美術館、図書館、喫茶店に出没しがちデイズ

ブランクーシ、どうぶつ百景、鉄骨のゴッデス

なんだかんだとブログどころではなかったのですが、時間を見つけて美術館巡りは継続中。4月から5月にかけて行ってきた展覧会3つ、振り返ります。

ブランクーシ 本質を象る|アーティゾン美術館

卵型の頭部、瞼しかない顔、ギザギザした体から一本の足が生えてる鳥。極端なデフォルメはブランクーシが見つけた「本質」であり、シンプルなフォルムであるからこそ、多面的なイメージを読み取ることができます。

ブランクーシの斬新さのひとつに、作品を「台座」から解放した点が挙げられます。
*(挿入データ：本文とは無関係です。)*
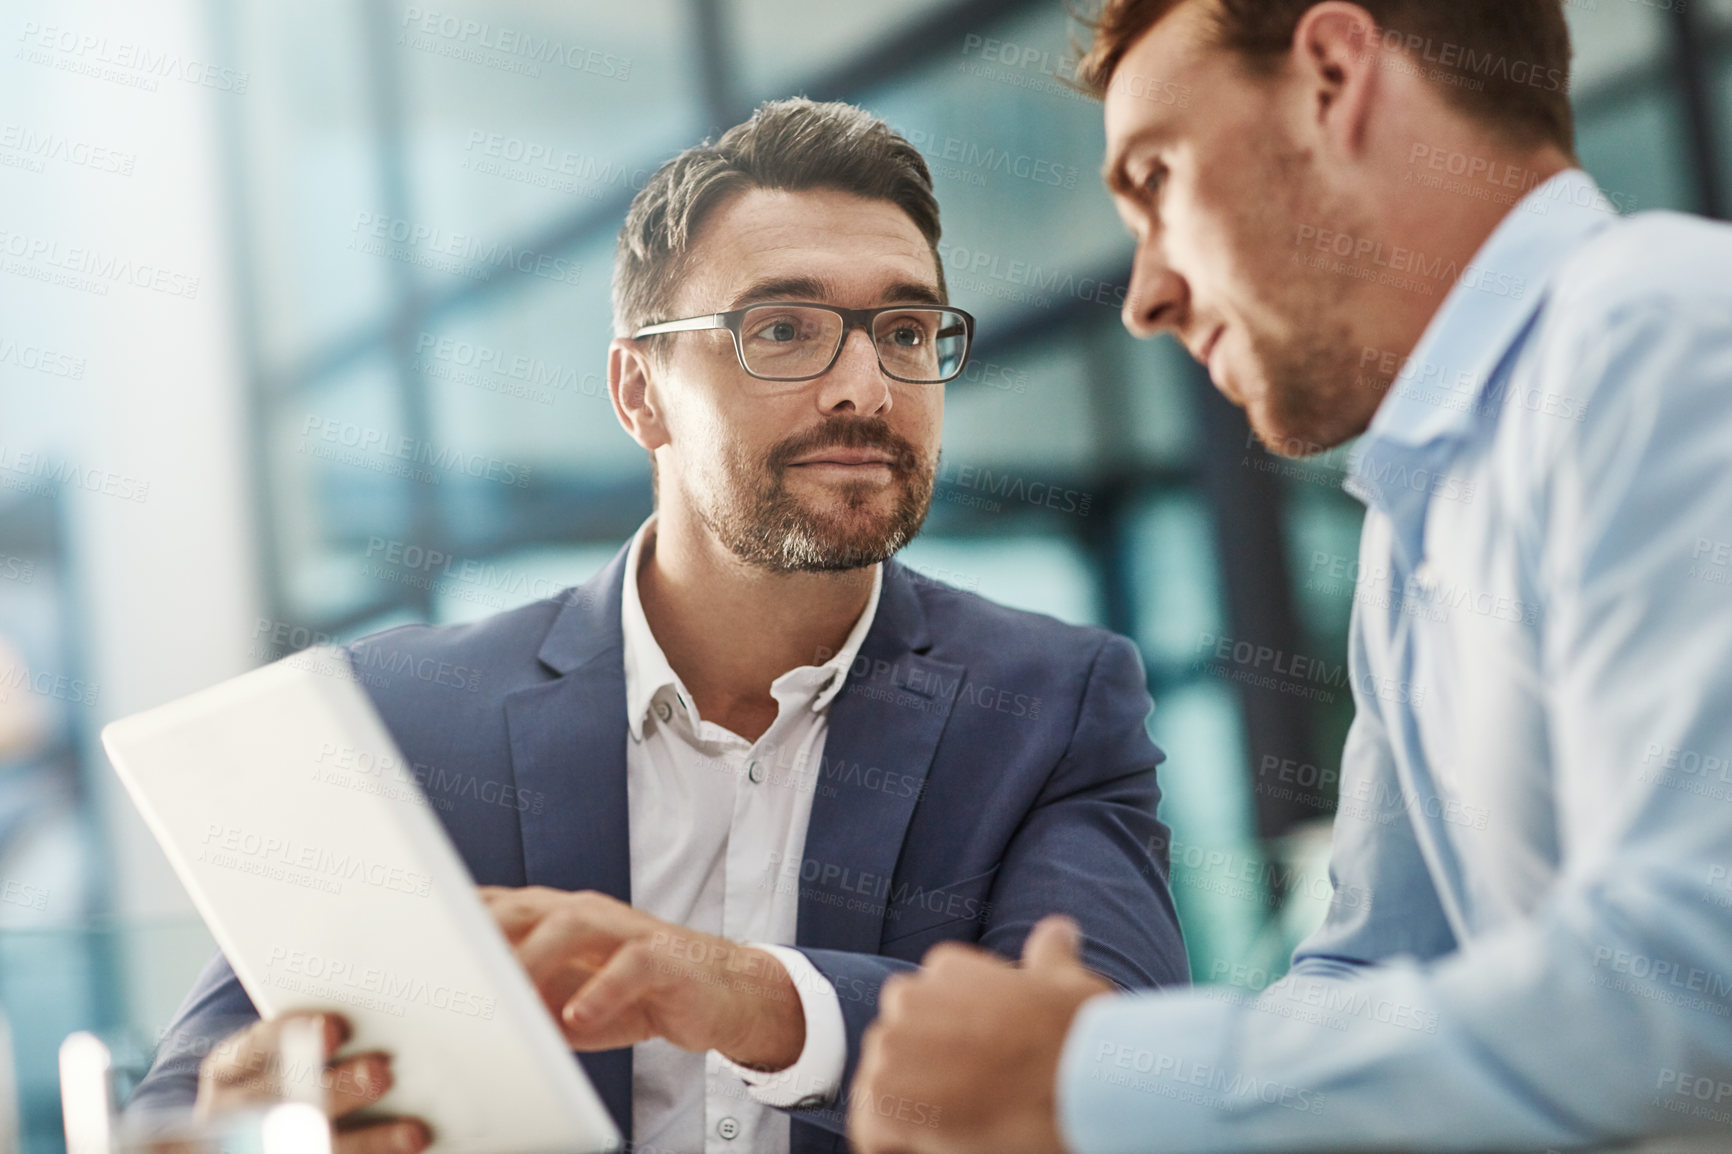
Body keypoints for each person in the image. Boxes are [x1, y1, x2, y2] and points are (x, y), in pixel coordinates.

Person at [125, 98, 1189, 1154]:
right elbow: (184, 1103)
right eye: (782, 329)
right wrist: (250, 1115)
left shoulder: (1053, 702)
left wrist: (743, 993)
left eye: (905, 332)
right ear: (639, 391)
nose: (866, 387)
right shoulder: (404, 715)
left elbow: (1115, 1065)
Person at [848, 2, 1732, 1152]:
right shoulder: (1421, 510)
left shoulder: (1657, 330)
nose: (1144, 295)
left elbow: (1695, 973)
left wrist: (1099, 1076)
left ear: (1329, 72)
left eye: (1155, 177)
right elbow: (1369, 969)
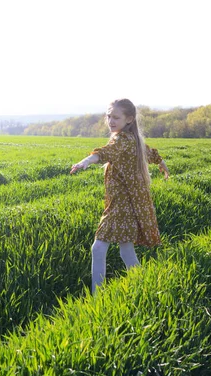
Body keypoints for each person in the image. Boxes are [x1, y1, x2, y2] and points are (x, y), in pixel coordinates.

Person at [70, 98, 169, 294]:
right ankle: (144, 289)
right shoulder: (134, 140)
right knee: (126, 251)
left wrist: (87, 161)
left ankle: (96, 299)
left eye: (116, 117)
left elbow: (106, 152)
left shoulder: (121, 140)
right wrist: (162, 164)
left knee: (98, 249)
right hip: (129, 204)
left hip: (121, 206)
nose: (111, 121)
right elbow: (149, 153)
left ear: (129, 119)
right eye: (109, 116)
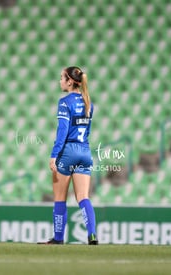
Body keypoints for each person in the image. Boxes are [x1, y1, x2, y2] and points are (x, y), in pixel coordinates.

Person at [38, 66, 98, 245]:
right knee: (83, 197)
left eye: (61, 78)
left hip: (68, 152)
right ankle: (92, 235)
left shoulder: (65, 102)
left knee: (60, 198)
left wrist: (54, 155)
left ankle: (58, 238)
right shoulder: (89, 103)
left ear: (70, 81)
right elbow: (86, 132)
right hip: (85, 152)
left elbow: (62, 131)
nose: (59, 81)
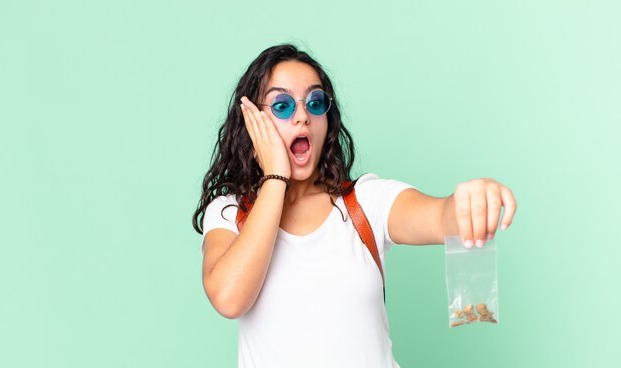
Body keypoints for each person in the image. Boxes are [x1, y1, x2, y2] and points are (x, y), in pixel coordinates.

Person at [192, 44, 517, 368]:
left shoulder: (365, 201)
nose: (302, 116)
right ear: (253, 124)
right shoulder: (230, 213)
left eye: (315, 103)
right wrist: (275, 176)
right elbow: (229, 297)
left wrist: (469, 203)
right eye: (283, 105)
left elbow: (441, 217)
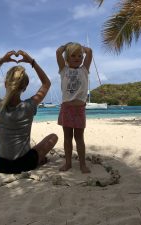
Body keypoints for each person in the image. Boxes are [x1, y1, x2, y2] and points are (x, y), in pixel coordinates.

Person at [0, 50, 58, 174]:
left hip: (1, 165)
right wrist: (32, 62)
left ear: (5, 84)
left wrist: (1, 61)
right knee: (53, 137)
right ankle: (39, 160)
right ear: (25, 87)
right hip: (25, 163)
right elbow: (46, 83)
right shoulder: (29, 106)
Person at [56, 42, 92, 173]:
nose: (77, 58)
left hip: (79, 109)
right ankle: (68, 163)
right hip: (67, 109)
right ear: (67, 58)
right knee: (67, 138)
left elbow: (90, 52)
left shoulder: (84, 70)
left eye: (80, 56)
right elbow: (57, 52)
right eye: (73, 55)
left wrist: (82, 49)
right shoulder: (63, 69)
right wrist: (66, 46)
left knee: (79, 138)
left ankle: (83, 164)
表現対象とは見なされていなかった台座に作品としての意味を与えました。作品本体と台座が異なる素材で作られていることが、当時はとても新しい手法だったようです。

ブランクーシ作品をまとめて見られる機会は貴重。

どうぶつ百景|東京ステーションギャラリー

動物と日本人のかかわりがテーマの展覧会。犬や猫を「さん」付けで呼ぶジャパニーズの感覚は、明治時代に来日した外国人には驚きだったようです。

動物を愛でる人々を描いた浮世絵を中心に、生きものの姿をデザインした工芸作品やおもちゃなど、アレコレ楽しい。

特に見入ってしまったのは精巧に作られた生きものたちの飾りがついた簪や櫛、もうひとつはフランスから来たサーカス団を描いた浮世絵。曲芸について一々コメントが付いていて、当時の日本人の興奮が伝わります。

www.edohakuarchives.jp

鉄骨のゴッデス|POLA MUSEUM ANNEX

銀座にある無料で鑑賞できる展示スペース。久保寛子という作家さんを初めて知りました。新進気鋭の方のようです。

素材に身近な工業製品を使用し、先史の物語を思わせる作品を作り出しています。ブルーシートの土器、セメントでかたどった魔除けのアミュレット、プラスチックネットの動物や女神、などなど。

合理性を追求した製品から生まれる造形美は、民藝の「用の美」を下敷きにしているそうです。当たり前すぎて見向きもされない物であっても、ふとした時に感じる美しさ。作者はそこから神話を作り上げようとしているのかも。